I wanted to expand on this post by Justis about declining participation during the combine (it’s great, go and read it) because I don’t really think there is a way to fix any of this, and I wanted to discuss why that is.

The amount of public access we have to sports data is a bit of a weird accident in the first place. The reason that newspapers printed baseball (and eventually football) box scores in the first place was to save ink and page space, and to present, as efficiently as possible, a record of what happened in baseball games featuring the non-local teams.

Database software allowed later baseball nerds to create the first batch of advanced statistics like WAR, and eventually its football cousins, EPA and DVOA, because box scores were available to leverage, but things didn’t stop there. We now have advanced player and ball tracking systems, expected outcome statistics, and tons of other fun metrics created by amateur and professional statisticians alike.

The reason we have detailed pitch tracking analysis in baseball is also a happy accident. The technology that originally tracked pitching at a detailed level was a reconstituted version of the NHL’s FoxTrax, which was intended to make it easier to follow the puck in televised hockey games. People hated the glowing puck (and especially hated how it left a streak behind on hard shots), and so to make ends meet, FoxTrax turned into PitchTrax/PitchFX, simply because they were looking for some use for their now-discarded hardware/software platform. A side effect of that repurposing was that the data was made public because MLB did not control it.

We’ve been living in the golden age of public sports data ever since, however there are alarming signs that this is about to change. The public loves having all of this data, but only a small minority of fans are willing to pay for it, and those incentives are starting to become a problem. Moreover, individual teams are actually willing to pay quite handsomely for any data that provides a competitive advantage. If you think about how the recently acquired Pro Football Focus works, they chart and track a ton of data at great cost and sell some of it to average fans and journalists for hundreds of dollars, while selling far, far more to teams for hundreds of thousands of dollars. The investment in performing this service is subsidized by the teams, but that also gives teams far more power and leverage over that data and its availability.

The NFL Scouting Combine is sort of like the old box score in baseball. Back before information could be easily tracked, recorded, and sent over the internet, it was efficient to get everyone together in one space and test for athletic ability. Instead of going to 28 or 30 individual workouts, everyone was able to see and interpret everyone’s workout over a few days. It also made more sense in the days of the powerless student-athlete, when the NFL could essentially make prospects do whatever they wanted.

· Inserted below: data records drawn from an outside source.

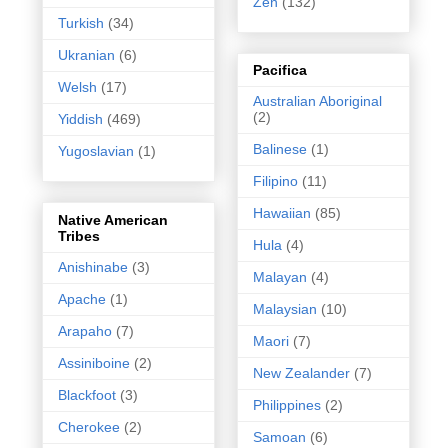
Zen
(132)
Turkish
(34)
Ukranian
(6)
Pacifica
Welsh
(17)
Australian Aboriginal
(2)
Yiddish
(469)
Balinese
(1)
Yugoslavian
(1)
Filipino
(11)
Hawaiian
(85)
Native American
Tribes
Hula
(4)
Anishinabe
(3)
Malayan
(4)
Apache
(1)
Malaysian
(10)
Arapaho
(7)
Maori
(7)
Assiniboine
(2)
New Zealander
(7)
Blackfoot
(3)
Philippines
(2)
Cherokee
(2)
Samoan
(6)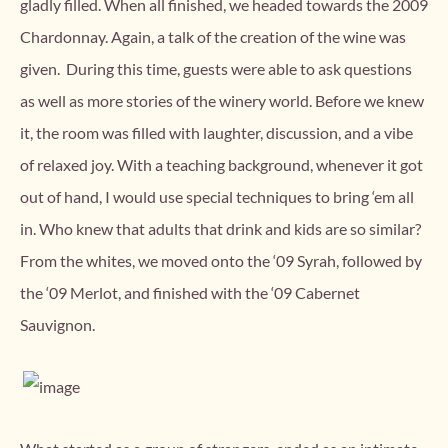
gladly filled. When all finished, we headed towards the 2009
Chardonnay. Again, a talk of the creation of the wine was
given. During this time, guests were able to ask questions
as well as more stories of the winery world. Before we knew
it, the room was filled with laughter, discussion, and a vibe
of relaxed joy. With a teaching background, whenever it got
out of hand, I would use special techniques to bring ‘em all
in. Who knew that adults that drink and kids are so similar?
From the whites, we moved onto the ‘09 Syrah, followed by
the ‘09 Merlot, and finished with the ‘09 Cabernet
Sauvignon.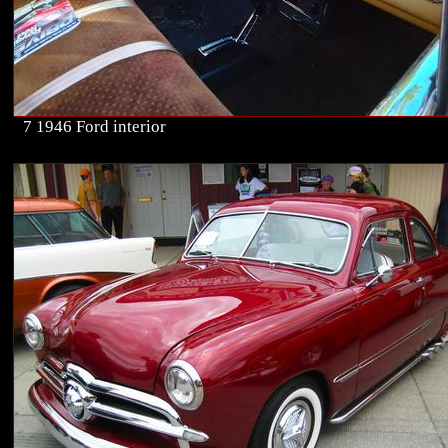
7 1946 Ford interior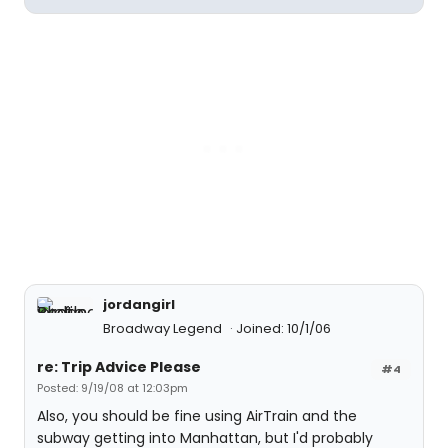
jordangirl
Broadway Legend
Joined: 10/1/06
re: Trip Advice Please
#4
Posted: 9/19/08 at 12:03pm
Also, you should be fine using AirTrain and the
subway getting into Manhattan, but I'd probably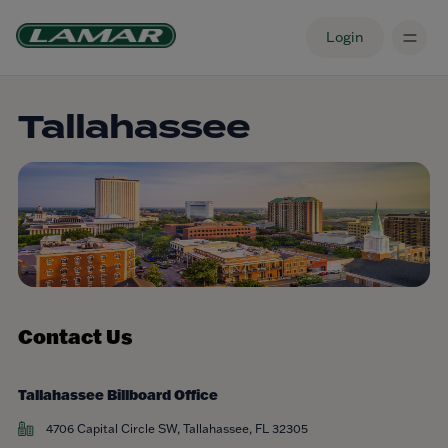
Login
Tallahassee
Contact Us
Tallahassee Billboard Office
4706 Capital Circle SW, Tallahassee, FL 32305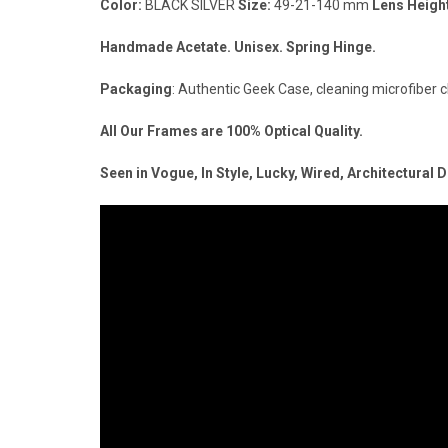
Color:
BLACK SILVER
Size:
49-21-140 mm
Lens Heigh
Handmade Acetate. Unisex. Spring Hinge.
Packaging
: Authentic Geek Case, cleaning microfiber c
All Our Frames are 100% Optical Quality.
Seen in Vogue, In Style, Lucky, Wired, Architectural 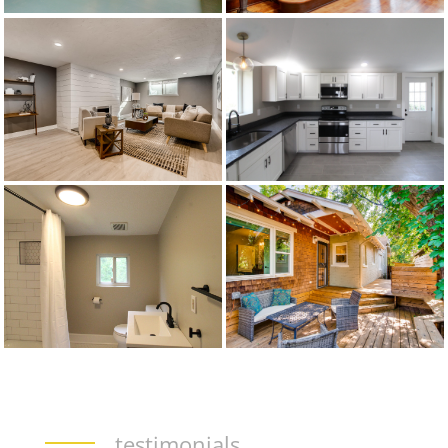
testimonials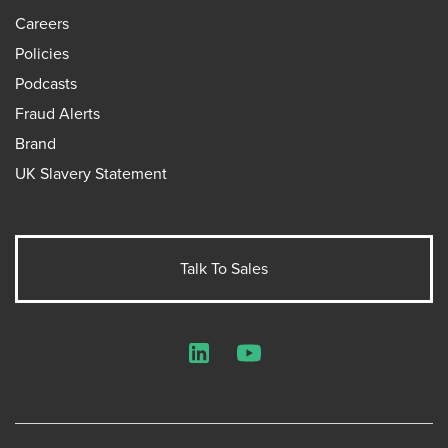
Careers
Policies
Podcasts
Fraud Alerts
Brand
UK Slavery Statement
Talk To Sales
LinkedIn
YouTube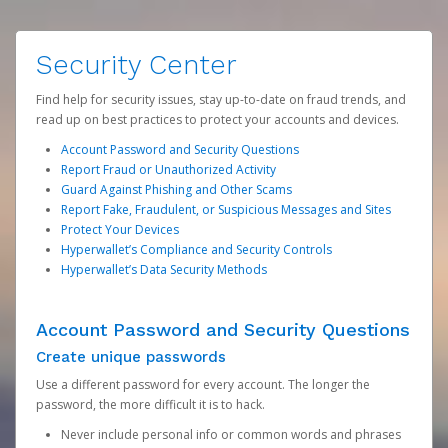
Security Center
Find help for security issues, stay up-to-date on fraud trends, and
read up on best practices to protect your accounts and devices.
Account Password and Security Questions
Report Fraud or Unauthorized Activity
Guard Against Phishing and Other Scams
Report Fake, Fraudulent, or Suspicious Messages and Sites
Protect Your Devices
Hyperwallet’s Compliance and Security Controls
Hyperwallet’s Data Security Methods
Account Password and Security Questions
Create unique passwords
Use a different password for every account. The longer the
password, the more difficult it is to hack.
Never include personal info or common words and phrases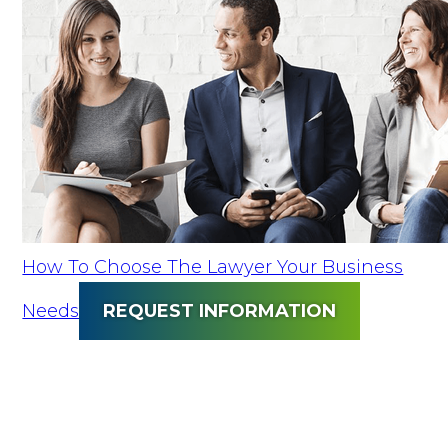
How To Choose The Lawyer Your Business
Needs
REQUEST INFORMATION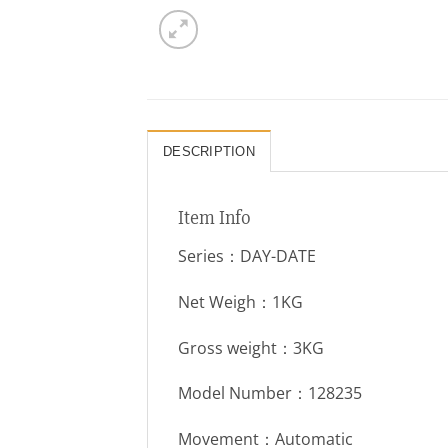
DESCRIPTION
Item Info
Series：DAY-DATE
Net Weigh：1KG
Gross weight：3KG
Model Number：128235
Movement：Automatic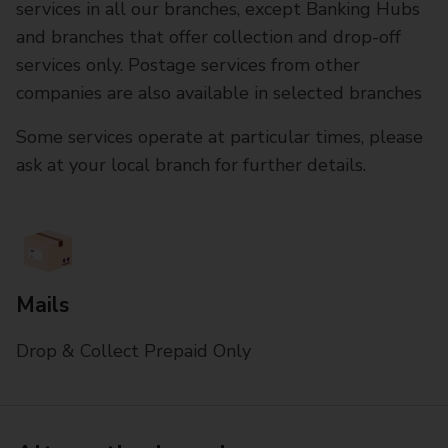
services in all our branches, except Banking Hubs
and branches that offer collection and drop-off
services only. Postage services from other
companies are also available in selected branches
Some services operate at particular times, please
ask at your local branch for further details.
Mails
Drop & Collect Prepaid Only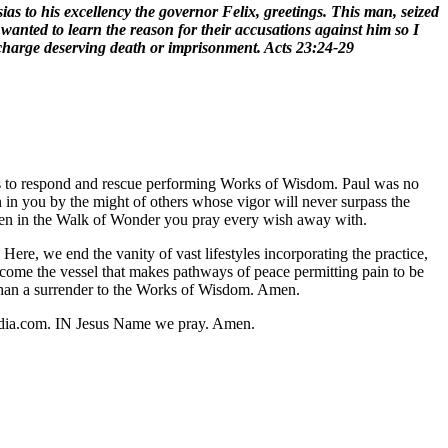
ias to his excellency the governor Felix, greetings. This man, seized
wanted to learn the reason for their accusations against him so I
 charge deserving death or imprisonment. Acts 23:24-29
hers to respond and rescue performing Works of Wisdom. Paul was no
wn in you by the might of others whose vigor will never surpass the
 seen in the Walk of Wonder you pray every wish away with.
re, we end the vanity of vast lifestyles incorporating the practice,
ome the vessel that makes pathways of peace permitting pain to be
 than a surrender to the Works of Wisdom. Amen.
media.com. IN Jesus Name we pray. Amen.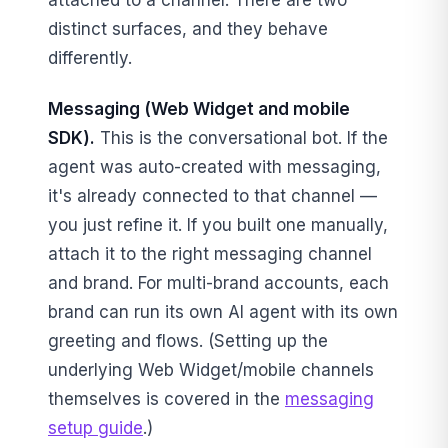
attached to a channel. There are two
distinct surfaces, and they behave
differently.
Messaging (Web Widget and mobile
SDK).
This is the conversational bot. If the
agent was auto-created with messaging,
it's already connected to that channel —
you just refine it. If you built one manually,
attach it to the right messaging channel
and brand. For multi-brand accounts, each
brand can run its own AI agent with its own
greeting and flows. (Setting up the
underlying Web Widget/mobile channels
themselves is covered in the
messaging
setup guide
.)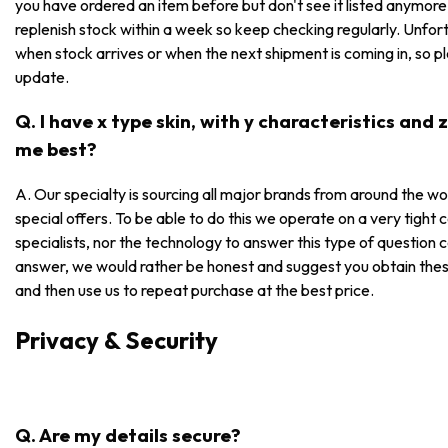
you have ordered an item before but don't see it listed anymore, i
replenish stock within a week so keep checking regularly. Unfor
when stock arrives or when the next shipment is coming in, so p
update.
Q. I have x type skin, with y characteristics and
me best?
A. Our specialty is sourcing all major brands from around the wo
special offers. To be able to do this we operate on a very tight
specialists, nor the technology to answer this type of question 
answer, we would rather be honest and suggest you obtain these
and then use us to repeat purchase at the best price.
Privacy & Security
Q. Are my details secure?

Everything about this has changed. NFL teams can garner almost all of the data they would get from the Combine from tape study, and in many cases, it’s not just the same, but better. We get inklings of this with the NFL’s NextGenStats tracking and with the college bowl games reporting on the top speed achieved by players or the RPMs on passes, but those are just the tip of the iceberg. And because players now have more money and power via NIL deals, and I would argue, better advice from agents, many skip the Combine because they correctly see that it can do much more harm than good to their draft prospects. This is especially true given that conditions and timing on drills are not optimized for the players’ performance, but for TV, and due to the fact that scores tend to vary greatly year to year, depending on what time of day drills are run. And of course, there are the bizarre measuring errors that Justis mentioned.

The NFL Draft is also a huge business unto itself, and even a diminished Combine will be popular, but there’s simply no incentive to dramatically improve participation rates. It’s a shame, as the public data analytics, aided by data visualization options like Kent Lee Platte’s RAS, have become a fantastic resource for fans, but when only 37% of prospects are even bothering, selection bias and sample size start to creep in, and even the data we do collect becomes suspect, especially when we’re comparing the numbers we do collect to an average of those numbers.

We’ve arrived at a situation where individual teams don’t care about the Combine because they have their own, better data already. Players don’t care because for many, the Combine is more likely to hurt than help. Legally, no one can be forced to participate (which is a good thing). And above all, because teams are doing more of the measuring internally, the existence of public-facing data is now under enormous threat.